EXCERPTED PASSAGE Block Start
The multiple causes of benign breast lesions can be classified according to their histology and where they confer a risk of breast cancer being diagnosed at some time in the future (Table 113-1).
Cancerous Changes.
Breast cancers derive from ductal or epithelial cells. They may invade immediately or grow in situ. Breast cancer in younger women tends to be lobular in pathologic appearance and multicentric but not calcifying or rapidly invading. Ductal carcinomas are prominent in older women. They are typically unicentric, readily calcified (producing the characteristic microcalcifications helpful in radiologic detection), and much more rapidly invasive than lobular lesions.
Growth is often associated with increasingly malignant behavior, characterized by the loss of estrogen and progesterone receptors, metastasis, and more aggressive local invasion. Although metastasis can occur early, it is not an invariably early event and usually does not occur in lesions less than 1 cm in diameter (unless lymphatics have been invaded). Local growth may extend to the skin or chest wall. Axillary nodes are typically the first clinical site of spread beyond the breast.
Clinical Presentation
The proportion of solitary or dominant breast masses that prove to be cancers varies from 5% to 20%, depending on the age of patients and at what point in the clinical process the case series is assembled. Masses noted by either patients or primary care clinicians are often not confirmed on a surgical examination. A surgically identified mass has a higher probability of cancer compared to clinically palpable masses that are not present surgically. The effect of age on the prevalence of breast cancer among women presenting with a lump is striking. Prevalence increases from 1% for women 40 years old or younger to 9% from women ages 41 to 54 and to 37% for women age 55 or older.
Cancers.
Cancer in the breast typically presents as a painless, discrete mass. Pain is a presenting symptom in fewer than 7% of cases and is almost always accompanied by a mass. Early on, the mass may be movable; later, it can become fixed. Nipple retraction or inversion of new onset may also herald an underlying cancer. Signs of more advanced disease include skin retraction, change in breast contour, thickening or dimpling of the skin, and fixation of the mass to the chest wall. A ductal carcinoma may present as an isolated serosanguineous nipple discharge (see Nipple Discharge).
Benign Lesions.
EXCERPTED PASSAGE Block End
INFORMATION GIVEN Block Start
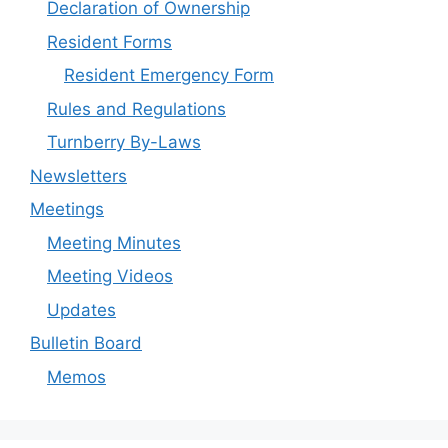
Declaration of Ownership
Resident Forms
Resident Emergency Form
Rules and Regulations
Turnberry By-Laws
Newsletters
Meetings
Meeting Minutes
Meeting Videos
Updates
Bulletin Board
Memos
INFORMATION GIVEN Block End
INFORMATION GIVEN Block Start
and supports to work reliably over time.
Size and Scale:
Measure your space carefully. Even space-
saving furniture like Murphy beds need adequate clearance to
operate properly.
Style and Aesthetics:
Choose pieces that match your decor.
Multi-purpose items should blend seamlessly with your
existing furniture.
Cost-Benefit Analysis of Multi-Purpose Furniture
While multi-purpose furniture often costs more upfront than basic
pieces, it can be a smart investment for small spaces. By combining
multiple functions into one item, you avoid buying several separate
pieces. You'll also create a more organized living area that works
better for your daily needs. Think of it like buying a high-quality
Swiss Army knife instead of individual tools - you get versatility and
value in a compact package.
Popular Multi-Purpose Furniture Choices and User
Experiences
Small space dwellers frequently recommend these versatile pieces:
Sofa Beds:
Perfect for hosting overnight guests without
INFORMATION GIVEN Block End
§ **TO DO**
(1) Please return the stretch of the breast lesion excerpt from "Cancerous Changes." through "than lobular lesions.", copied word for word.
(2) According to the breast lesion excerpt, what is the prevalence of breast cancer among women age 55 or older who present with a lump?

§ **RESULTS IN ORDER**
(1)
Cancerous Changes.
Breast cancers derive from ductal or epithelial cells. They may invade immediately or grow in situ. Breast cancer in younger women tends to be lobular in pathologic appearance and multicentric but not calcifying or rapidly invading. Ductal carcinomas are prominent in older women. They are typically unicentric, readily calcified (producing the characteristic microcalcifications helpful in radiologic detection), and much more rapidly invasive than lobular lesions.

(2) 37%